I have also finished “King of the North Wind” and submitted my review to Shiny New Books, so look out for my link to my review in due course.

So, here’s my review of Book 10 in the project, one of two I bought in Oxfam in October while, presumably, shopping for LibraryThing Virago Group Secret Santa ideas.

Prajwal Parajuly – “Land Where I Flee”

(25 October 2017 – Oxfam)

In a book which on paper I should have loved, three siblings fly in to Sikkim in Northern India, two from the US and one from the UK, to celebrate their grandmother’s 84th birthday. Two have gone against what would be traditionally expected of them (neither on purpose) but only one’s “error” is known; the other has made a “good” marriage but is desperately unhappy.

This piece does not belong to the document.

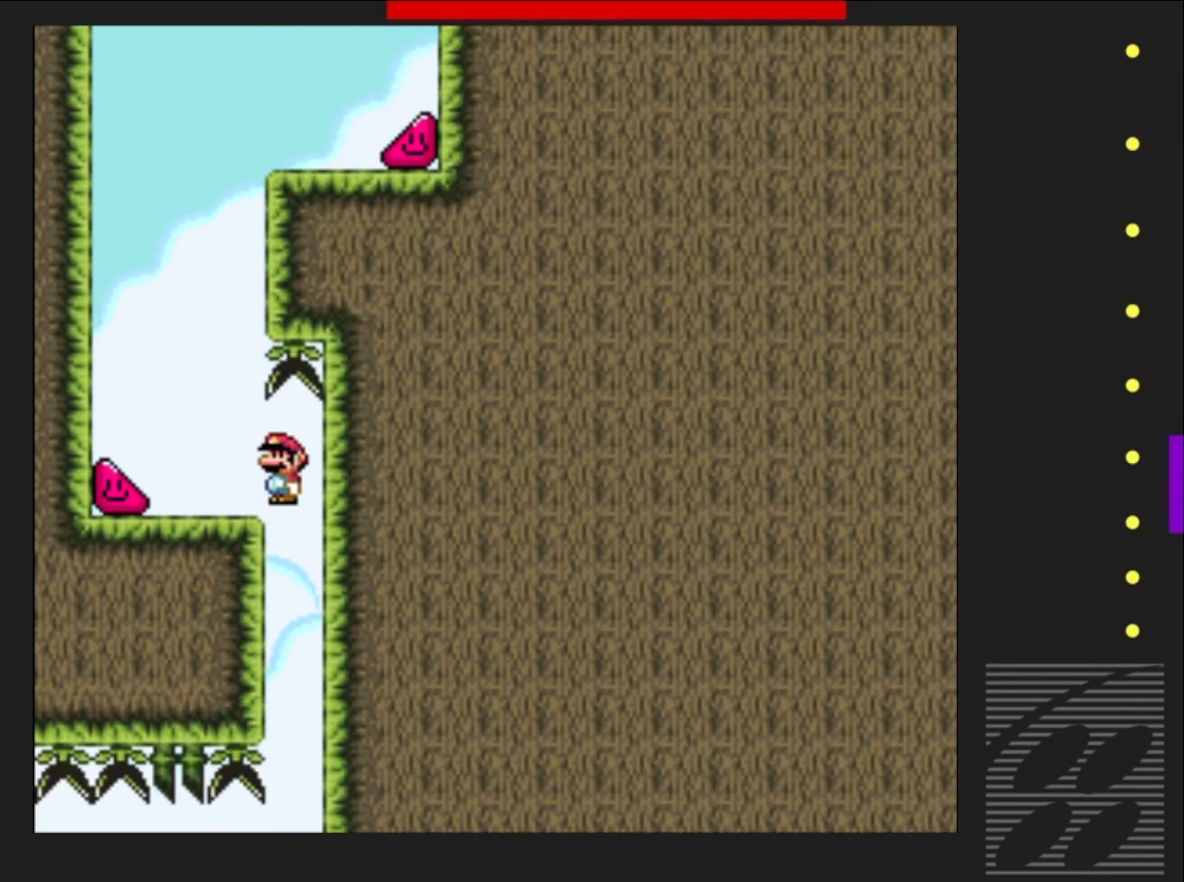
{"buttons": ["SQUARE", "DPAD_LEFT"], "events": [[33, "CROSS", "up"]]}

We learn a lot about the lives of Northern Indian hijras (the intersex/transgender/trans people who make their living dancing at weddings and other events, in this case a eunuch who uses feminine pronouns and is both exploited and exploiter; this group now has a legal position as the third gender in India), and the difficulties of the Nepali people and those calling for an independent Gorkhaland State (this I knew nothing about), but the book is made a bit uncomfortable-feeling, in my eyes, by the author being from that area and his own author character mining Prasanti for details of her hijra experience. There’s metafiction and then there’s weird grubbiness, somehow. This metafictional character and a really distasteful scene with another character which seemed only put in to echo a scene in the writer character’s book (told you!) really did undermine the book for me; I loved the Caucasian American character and especially the fact that he’s essentially unchanged by his experience in India, which I thought was subtle but very clever, but things don’t really resolve enough for the lover of a family intercultural saga book or in fact for other kinds of readers.

I think the book had too much it wanted to say and get across, and in the process, the characters, even though they should have had plenty to them, fell a bit flat. It was OK, but as it was on paper the perfect book for me, that wasn’t quite enough for me.

This was Book 10 in my #20BooksOfSummer project.


I’m currently reading Becky Wade’s “Run the World”, which is irresistibly about visiting different running cultures around the world and has already featured parkrun, and I’m going to save Gurjinder Basran’s “Everything Was Good-Bye” until the end of the project, after the Viragoes and Persephones, because it felt a bit too similar to this one in terms of culture clashes and unconventional marriages (which is why it was dropped in the first round of choices and only made it back in with the removal of “Accidental Apprentice”.